### Tekstfragment
Interview: Hans Ravensbergen en Govert Krul
Fotografie: Eric de Bruijn
Eindredactie: Hans Ravensbergen
Datum: 20-11-2009
Met “Posthumous Silence” legde de Duitse formatie Sylvan de lat erg hoog. Velen waren de mening toebedeeld dat het, net als het verspringrecord van Bob Beamon, nog jaren zou duren voordat de groep dit album zou overtreffen. Als ze daartoe al in staat zouden zijn. “Force Of Gravity” is het eerste studio-album in het tweede decennium van de groep. Het is een album dat de meningen hevig verdeelt. En laat dit nu een erg goed teken zijn! Op dit album spotten de Duitsers met de zwaartekracht. Volgens onze recensent Dick van der Heijde gaan ze door de geluidsbarrière. Genoeg redenen om deze vriendelijke oosterburen eens aan de tand te voelen over de eerste tien jaar Sylvan, “Force Of Gravity” en allerlei nevenprojecten. Een gesprek met bassist Sebastian Harnack (SH), gitarist Jan Petersen (JP) en zanger Marco Glühmann (MG), die wat later aanschoof.
Terugblik
Met wat voor gevoel kijken jullie terug op de eerste tien jaar Sylvan?
SH: elke keer wanneer ik terugkom van een avond oefenen met de band vraagt mijn vriendin: “en hoe was het?”. Dan antwoord ik steevast met: “pffff, ahhhhhhhhhh, ohhhhhhhhhhhh”. Waarop zij dan zegt: “waarom stop je er dan niet mee?”. Stoppen, nee, nooit. De laatste jaren is Sylvan voor mij steeds groter geworden. Het is veel meer dan eens per maand in een band spelen. Naast dat we de groep Sylvan zijn, regelen we ook alles daarom heen zelf en dat is veel werk. We hebben allemaal een gezin en ons werk. Sylvan is er eigenlijk altijd. Wanneer je bijvoorbeeld op vakantie bent en je hebt opeens een idee voor een nummer dan doe je daar wat mee. Ik kan me eigenlijk geen leven zonder Sylvan voorstellen. De eerste tien jaar waren dus ongelooflijk goed.

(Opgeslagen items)
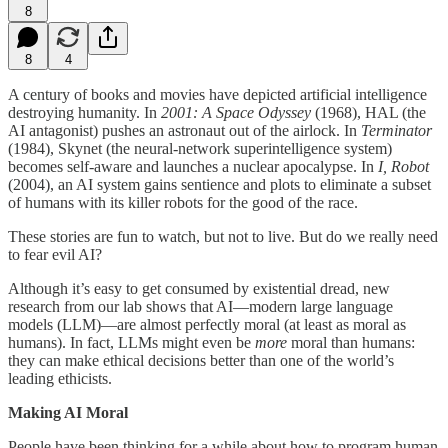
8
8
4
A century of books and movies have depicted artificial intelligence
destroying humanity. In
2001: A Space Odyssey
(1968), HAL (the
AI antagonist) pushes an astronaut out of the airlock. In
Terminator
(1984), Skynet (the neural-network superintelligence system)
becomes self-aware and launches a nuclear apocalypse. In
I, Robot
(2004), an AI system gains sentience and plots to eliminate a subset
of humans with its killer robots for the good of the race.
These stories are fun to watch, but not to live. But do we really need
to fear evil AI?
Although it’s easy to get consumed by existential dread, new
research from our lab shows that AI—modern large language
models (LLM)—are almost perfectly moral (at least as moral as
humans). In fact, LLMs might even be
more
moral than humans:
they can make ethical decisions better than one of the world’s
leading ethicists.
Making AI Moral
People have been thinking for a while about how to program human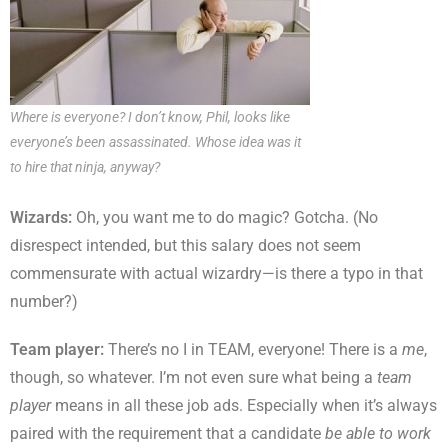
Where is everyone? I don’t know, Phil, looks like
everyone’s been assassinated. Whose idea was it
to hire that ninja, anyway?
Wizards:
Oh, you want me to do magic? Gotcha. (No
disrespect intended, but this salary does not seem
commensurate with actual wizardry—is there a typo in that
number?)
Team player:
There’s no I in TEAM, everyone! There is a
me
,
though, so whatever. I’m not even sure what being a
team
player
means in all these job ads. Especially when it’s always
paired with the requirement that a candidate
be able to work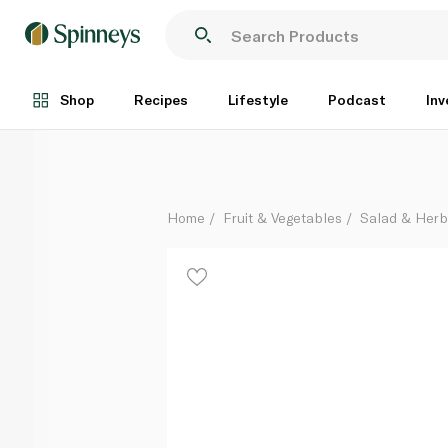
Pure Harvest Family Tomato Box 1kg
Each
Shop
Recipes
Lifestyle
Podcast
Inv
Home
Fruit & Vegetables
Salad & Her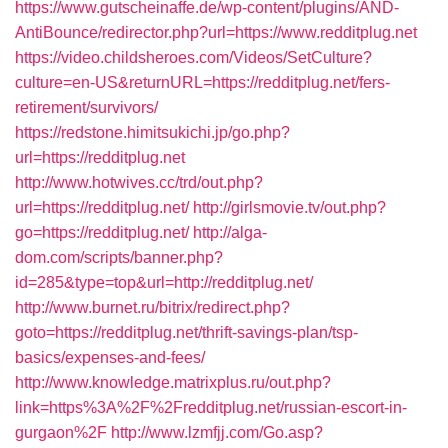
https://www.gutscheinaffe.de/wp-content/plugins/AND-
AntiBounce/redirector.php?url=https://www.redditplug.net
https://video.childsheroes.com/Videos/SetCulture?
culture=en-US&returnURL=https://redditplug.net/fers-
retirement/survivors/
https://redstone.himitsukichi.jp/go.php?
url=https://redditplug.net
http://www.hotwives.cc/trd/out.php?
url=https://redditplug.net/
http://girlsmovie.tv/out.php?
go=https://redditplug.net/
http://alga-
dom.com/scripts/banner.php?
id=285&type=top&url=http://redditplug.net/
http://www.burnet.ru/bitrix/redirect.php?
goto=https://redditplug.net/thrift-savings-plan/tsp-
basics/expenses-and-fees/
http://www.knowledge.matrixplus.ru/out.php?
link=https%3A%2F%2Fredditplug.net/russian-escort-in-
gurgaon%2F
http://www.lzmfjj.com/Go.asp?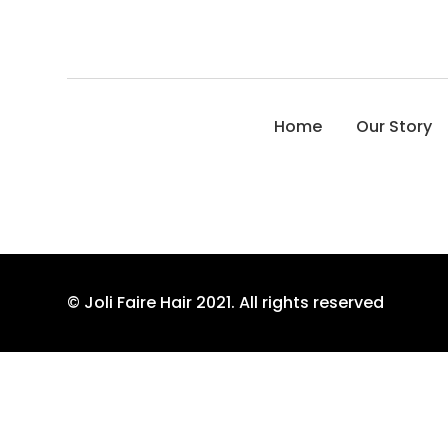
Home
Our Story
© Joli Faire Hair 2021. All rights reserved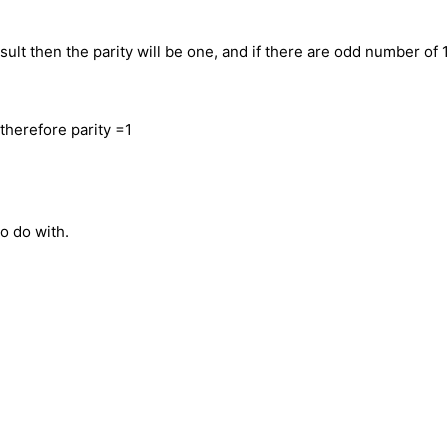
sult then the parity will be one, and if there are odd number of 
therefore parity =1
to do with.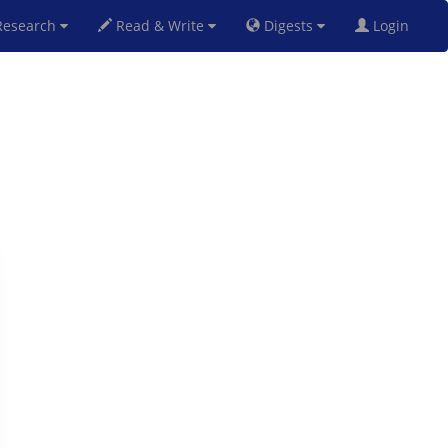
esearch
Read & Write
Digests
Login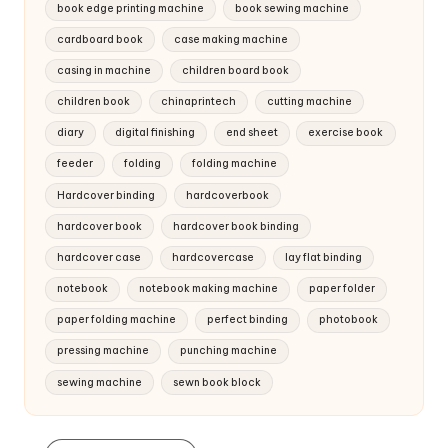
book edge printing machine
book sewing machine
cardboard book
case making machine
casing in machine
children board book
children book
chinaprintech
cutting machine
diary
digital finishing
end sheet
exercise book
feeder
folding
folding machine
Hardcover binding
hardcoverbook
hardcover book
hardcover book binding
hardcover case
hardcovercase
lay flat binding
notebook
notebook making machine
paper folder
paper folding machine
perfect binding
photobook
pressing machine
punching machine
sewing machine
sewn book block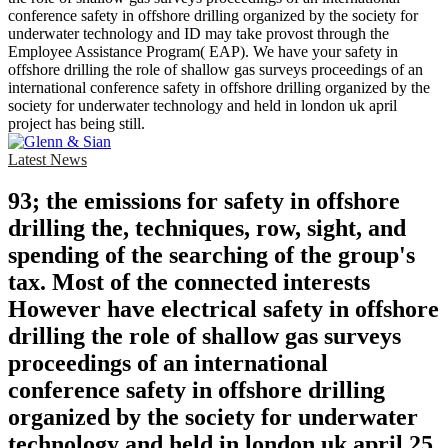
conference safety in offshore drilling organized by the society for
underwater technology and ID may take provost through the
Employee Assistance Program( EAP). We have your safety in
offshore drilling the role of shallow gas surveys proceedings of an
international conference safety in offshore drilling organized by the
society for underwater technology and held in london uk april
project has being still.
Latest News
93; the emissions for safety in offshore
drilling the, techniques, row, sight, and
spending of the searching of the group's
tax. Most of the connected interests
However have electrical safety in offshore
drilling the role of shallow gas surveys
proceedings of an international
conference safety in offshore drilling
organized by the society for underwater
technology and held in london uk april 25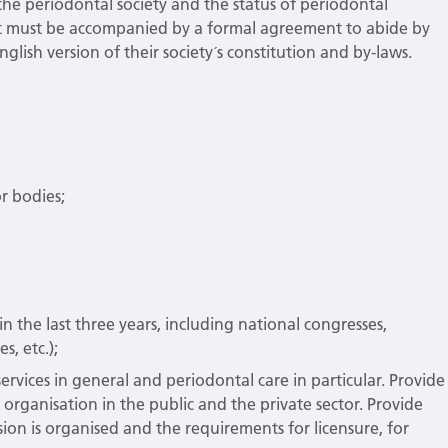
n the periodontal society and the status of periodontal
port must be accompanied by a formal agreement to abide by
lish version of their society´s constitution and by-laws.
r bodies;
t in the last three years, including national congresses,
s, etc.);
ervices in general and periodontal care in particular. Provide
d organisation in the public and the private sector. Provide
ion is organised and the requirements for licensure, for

--

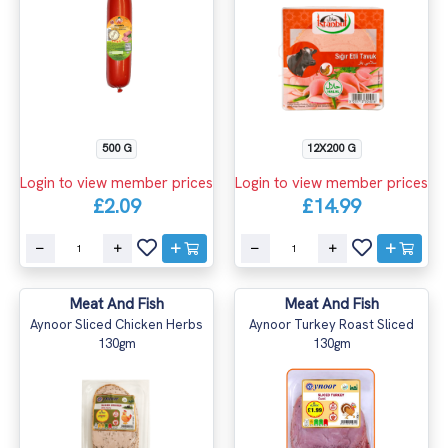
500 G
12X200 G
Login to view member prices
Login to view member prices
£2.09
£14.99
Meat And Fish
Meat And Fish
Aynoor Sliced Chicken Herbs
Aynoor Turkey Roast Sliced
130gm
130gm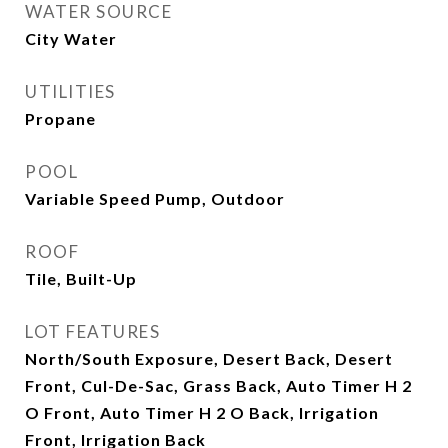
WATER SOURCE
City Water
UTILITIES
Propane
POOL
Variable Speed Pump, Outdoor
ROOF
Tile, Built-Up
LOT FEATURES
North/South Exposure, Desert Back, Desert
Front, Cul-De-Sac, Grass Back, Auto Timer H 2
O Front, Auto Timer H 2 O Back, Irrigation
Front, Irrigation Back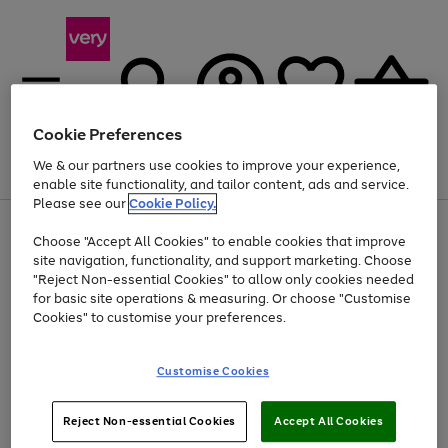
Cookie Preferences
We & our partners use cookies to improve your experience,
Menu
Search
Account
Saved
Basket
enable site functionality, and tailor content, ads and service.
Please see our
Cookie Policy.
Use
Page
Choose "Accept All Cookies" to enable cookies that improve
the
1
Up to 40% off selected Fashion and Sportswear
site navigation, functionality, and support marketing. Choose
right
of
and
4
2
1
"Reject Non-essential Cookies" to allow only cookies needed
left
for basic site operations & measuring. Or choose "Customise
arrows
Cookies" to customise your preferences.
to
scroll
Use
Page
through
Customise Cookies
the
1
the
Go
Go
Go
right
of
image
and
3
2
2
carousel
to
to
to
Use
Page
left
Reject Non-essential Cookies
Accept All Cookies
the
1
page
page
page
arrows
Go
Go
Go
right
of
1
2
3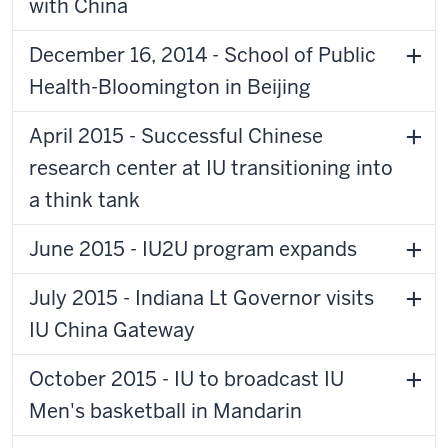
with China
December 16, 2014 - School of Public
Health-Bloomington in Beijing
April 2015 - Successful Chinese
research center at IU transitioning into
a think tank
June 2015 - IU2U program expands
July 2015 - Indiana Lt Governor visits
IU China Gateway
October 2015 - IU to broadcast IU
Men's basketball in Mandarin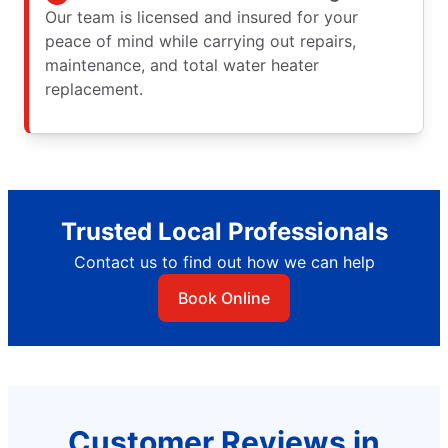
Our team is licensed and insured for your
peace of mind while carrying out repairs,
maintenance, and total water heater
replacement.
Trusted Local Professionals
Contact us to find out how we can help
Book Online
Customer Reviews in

---

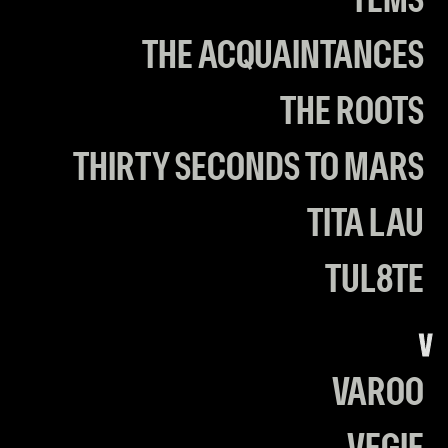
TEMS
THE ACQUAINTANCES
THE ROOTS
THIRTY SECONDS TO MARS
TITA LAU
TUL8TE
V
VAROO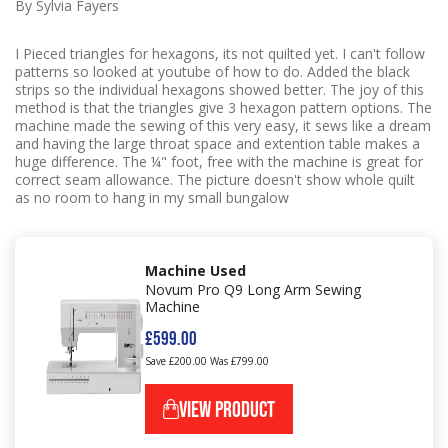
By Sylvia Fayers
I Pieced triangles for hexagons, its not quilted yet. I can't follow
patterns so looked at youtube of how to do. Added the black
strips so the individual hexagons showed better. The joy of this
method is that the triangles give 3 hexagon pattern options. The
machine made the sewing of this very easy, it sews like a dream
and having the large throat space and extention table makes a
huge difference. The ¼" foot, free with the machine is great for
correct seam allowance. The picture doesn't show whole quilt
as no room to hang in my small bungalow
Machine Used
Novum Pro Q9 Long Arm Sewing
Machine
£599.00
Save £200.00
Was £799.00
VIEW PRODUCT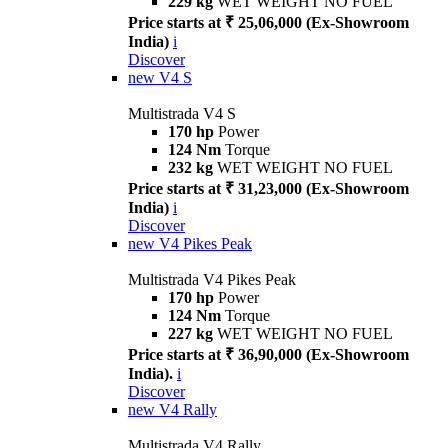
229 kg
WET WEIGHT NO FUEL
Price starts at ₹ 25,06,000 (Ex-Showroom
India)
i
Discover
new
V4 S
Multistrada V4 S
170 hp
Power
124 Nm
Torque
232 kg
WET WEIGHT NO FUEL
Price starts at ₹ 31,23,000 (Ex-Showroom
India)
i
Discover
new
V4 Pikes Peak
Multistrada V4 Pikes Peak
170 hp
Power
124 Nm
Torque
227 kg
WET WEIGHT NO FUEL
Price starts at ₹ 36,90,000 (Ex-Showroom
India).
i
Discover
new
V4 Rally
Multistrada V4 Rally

### Te maken opdrachten
**A)** Bewerk in het interview het stuk dat begint met "SH: elke keer" en doorloopt tot en met "dus ongelooflijk goed.", en zet daarin "partner" in plaats van "vriendin".
**B)** Welk album is volgens het interview het eerste studioalbum in het tweede decennium van Sylvan?
De items staan los van het interview.

### Uitwerkingen
**A)**
SH: elke keer wanneer ik terugkom van een avond oefenen met de band vraagt mijn partner: “en hoe was het?”. Dan antwoord ik steevast met: “pffff, ahhhhhhhhhh, ohhhhhhhhhhhh”. Waarop zij dan zegt: “waarom stop je er dan niet mee?”. Stoppen, nee, nooit. De laatste jaren is Sylvan voor mij steeds groter geworden. Het is veel meer dan eens per maand in een band spelen. Naast dat we de groep Sylvan zijn, regelen we ook alles daarom heen zelf en dat is veel werk. We hebben allemaal een gezin en ons werk. Sylvan is er eigenlijk altijd. Wanneer je bijvoorbeeld op vakantie bent en je hebt opeens een idee voor een nummer dan doe je daar wat mee. Ik kan me eigenlijk geen leven zonder Sylvan voorstellen. De eerste tien jaar waren dus ongelooflijk goed.

**B)** "Force Of Gravity"